= Samuel Aranda =

Spanish photojournalist

Samuel Aranda (born 1979) is a Spanish photojournalist, best known for winning World Press Photo of the Year 2012.

==Early life==
Aranda was born in Santa Coloma de Gramenet, Spain.

== Career ==
Aranda began to work as a photographer for newspapers El País and El Periódico de Catalunya at the age of 19. Two years later he traveled to the Middle East, where he covered the Israeli–Palestinian conflict for the Spanish news agency EFE.

In 2004 Aranda begun working for Agence France-Presse (AFP), covering stories in Europe, Asia, the Middle East and Africa. The photojournalist association ANIGP-TV awarded Arandas' photo series, about African immigrants trying to reach Europe, with the Spanish National Award of Photography. Since 2006 he has worked as a freelance photojournalist.

Data to examine
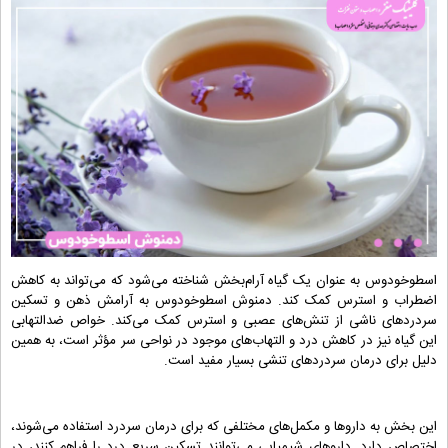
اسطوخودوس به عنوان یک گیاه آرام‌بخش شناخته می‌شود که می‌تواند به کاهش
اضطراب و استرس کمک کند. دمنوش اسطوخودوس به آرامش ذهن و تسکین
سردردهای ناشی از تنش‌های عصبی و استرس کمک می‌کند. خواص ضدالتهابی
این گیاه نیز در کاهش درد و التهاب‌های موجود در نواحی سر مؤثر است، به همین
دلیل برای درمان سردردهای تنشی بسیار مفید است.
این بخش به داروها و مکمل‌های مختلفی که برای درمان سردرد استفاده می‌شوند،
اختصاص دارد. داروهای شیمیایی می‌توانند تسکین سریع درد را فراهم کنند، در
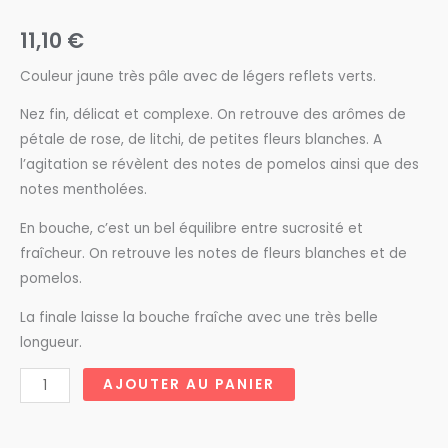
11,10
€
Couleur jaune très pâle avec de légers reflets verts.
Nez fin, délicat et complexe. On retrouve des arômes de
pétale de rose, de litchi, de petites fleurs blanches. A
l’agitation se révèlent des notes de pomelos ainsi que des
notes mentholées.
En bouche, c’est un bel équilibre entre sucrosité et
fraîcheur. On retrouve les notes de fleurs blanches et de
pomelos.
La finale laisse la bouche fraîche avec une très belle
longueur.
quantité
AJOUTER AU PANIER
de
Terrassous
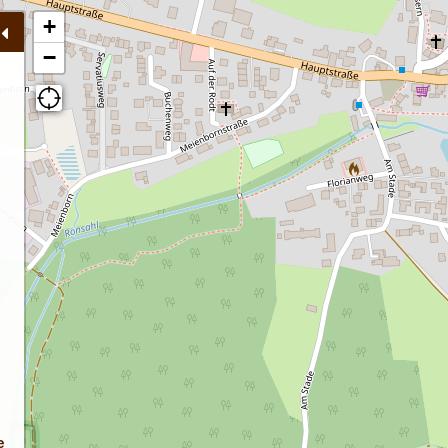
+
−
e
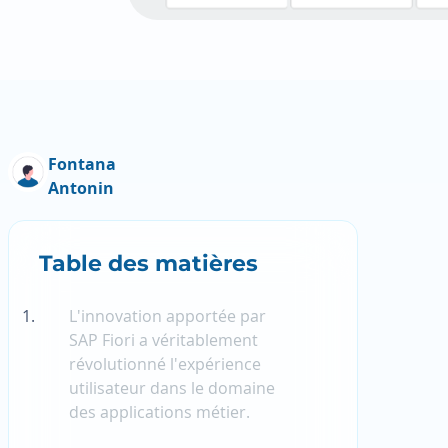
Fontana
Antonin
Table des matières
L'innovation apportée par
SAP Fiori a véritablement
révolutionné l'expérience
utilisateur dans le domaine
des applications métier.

* * *

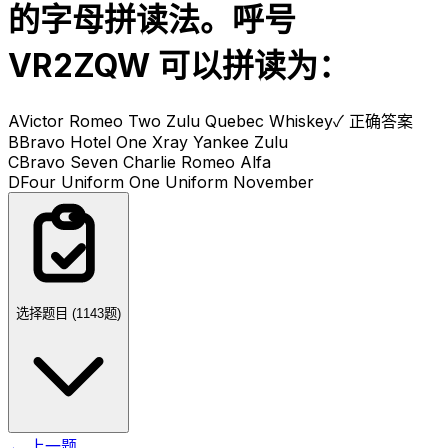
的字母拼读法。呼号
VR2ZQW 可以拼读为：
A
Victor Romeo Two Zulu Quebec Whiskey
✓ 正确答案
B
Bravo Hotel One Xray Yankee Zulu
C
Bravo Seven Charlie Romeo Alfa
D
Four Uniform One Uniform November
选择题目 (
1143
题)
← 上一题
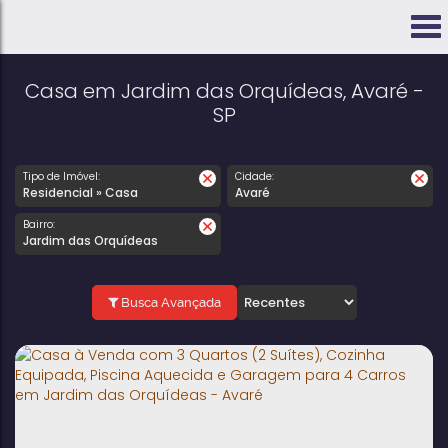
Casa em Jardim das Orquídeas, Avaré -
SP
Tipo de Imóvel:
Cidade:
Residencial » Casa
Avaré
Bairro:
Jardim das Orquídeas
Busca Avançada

...

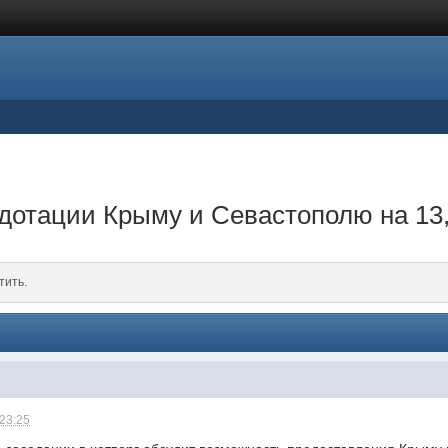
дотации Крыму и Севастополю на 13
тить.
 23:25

What is required
Decide whether each statement below agrees with the passage on Samuel Aranda, answering yes or no and quoting the deciding words of the passage. 1. Aranda was born in Madrid. 2. Aranda first worked as a newspaper photographer at the age of 19. 3. For EFE, Aranda covered a conflict in Africa.

Result of this task
1. No: "Aranda was born in Santa Coloma de Gramenet, Spain."
2. Yes: "Aranda began to work as a photographer for newspapers El País and El Periódico de Catalunya at the age of 19."
3. No: "he traveled to the Middle East, where he covered the Israeli–Palestinian conflict for the Spanish news agency EFE."